Uranus is a planet one would not want to smell. Diligent Gizmodo writer Ryan F. Mandelbaum confirmed it in a report published yesterday after speaking with Mark Hofstadter, a planetary scientist at NASA.

Scientists find it difficult to study the third largest planet, let alone go there to know what it actually smells like. However, they can draw speculations based on the prominent elements on the icy planet.

Uranus is mostly composed of water, ammonia ice and methane, but other compounds such as hydrogen sulfide and ammonia in the atmosphere are present as well.

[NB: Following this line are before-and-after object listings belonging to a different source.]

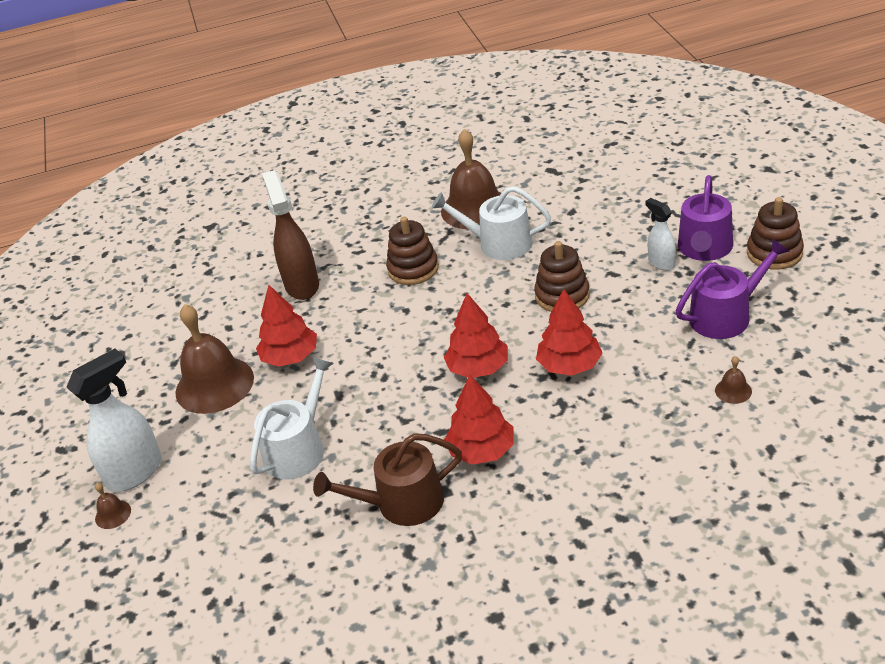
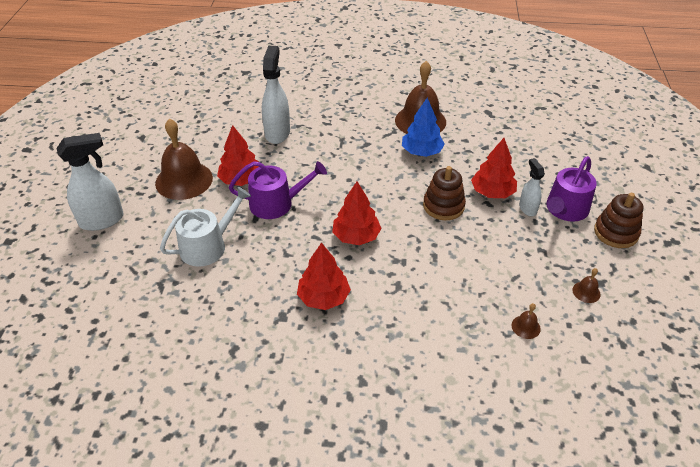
camera: 15 degrees right, 5 degrees up
(113, 514) = (72, 243): brown bell -> brown bell (586, 292)
(302, 285) = (277, 133): brown spray bottle -> white spray bottle
(401, 503) = (249, 313): brown watering can -> none
(413, 269) = (354, 149): brown stacking toy -> none
(498, 243) = (421, 152): white watering can -> blue tree
(569, 365) = (419, 259): red tree -> red tree (492, 192)
(726, 315) = (553, 267): purple watering can -> purple watering can (277, 203)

These compounds can also be found on Earth, and for this reason, it’s possible to come up with a hypothesis on what the planet smells like.

What does Uranus smell like?

The question is actually harder to answer than it seems, due to the fact that it’s fairly impossible to sniff out Uranus. In fact, Hofstadter said one could die trying to smell the gaseous planet. “There’s probably not enough oxygen in these atmospheres to support us,” he said. The only way to get a whiff of Uranus’ scent is to bring samples of the atmosphere back to Earth, something NASA has already done with the Moon.

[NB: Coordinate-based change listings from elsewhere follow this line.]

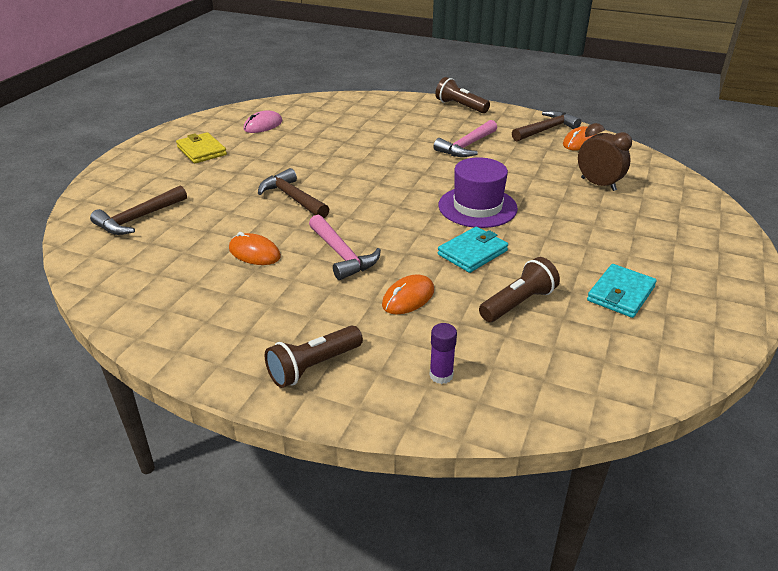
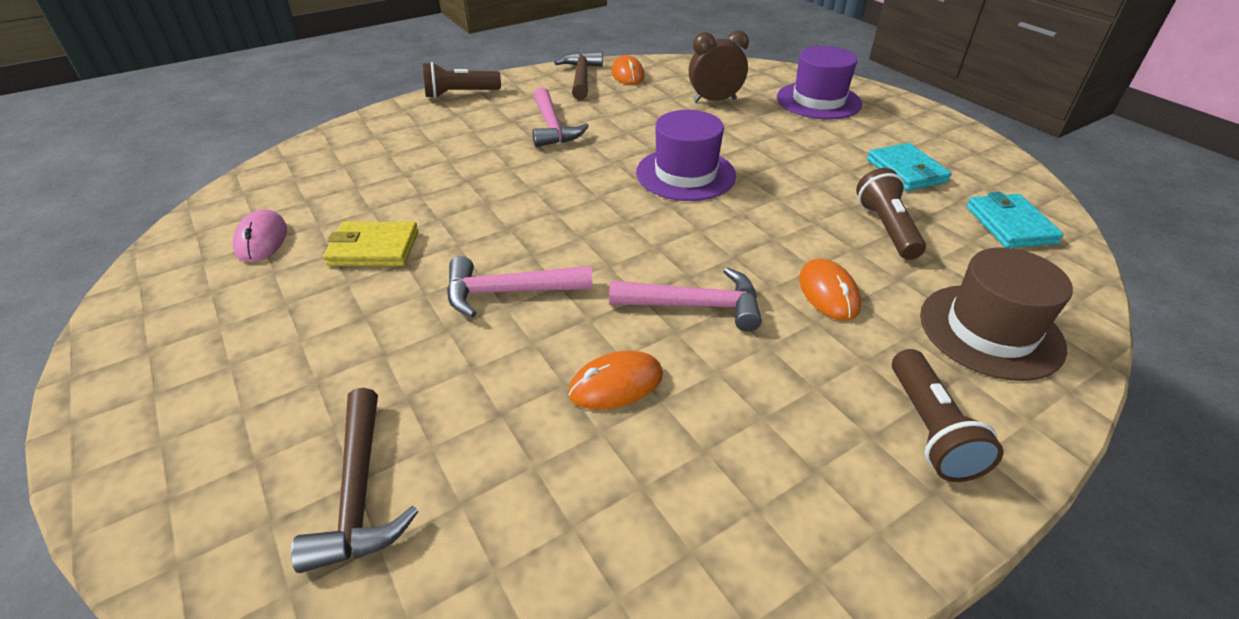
camera: 55 degrees left, 5 degrees up
(201, 151) = (238, 329): yellow wallet -> yellow wallet (374, 248)
(292, 198) = (508, 292): brown hammer -> pink hammer
(441, 375) = (990, 331): purple glue stick -> brown hat
(472, 252) = (772, 214): turquoise wallet -> turquoise wallet (1010, 225)
(676, 225) = (818, 101): none -> purple hat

It is worth mentioning that the word "Uranus" when spoken in English is an instantaneous lightning rod for the comedy of almost any kind, which makes another one of Hofstadter's quotes so unusual: “I think the smelliest things are probably...

the hydrogen sulfide and the ammonia.”

It smells like farts

On its own, methane doesn’t have a scent, but if ammonia in the atmosphere and hydrogen sulfide form, things become unpleasant, at least to the nose. Hydrogen sulfide smells like rotten eggs, which explains why flatus smells bad. Meanwhile, it’s known to many that ammonia smells like cat urine, mainly.

Human urine has traces of ammonia too, especially if it’s too concentrated.

To reiterate, these are merely hypotheses, and no study has been done yet since going there and smelling its atmosphere is a mighty feat. Everything is based on the natural reaction of gasses in the Earth's atmosphere.

Nonetheless, it’s safe to say that at this point, Uranus doesn't only smell like farts – it reeks of pee, too.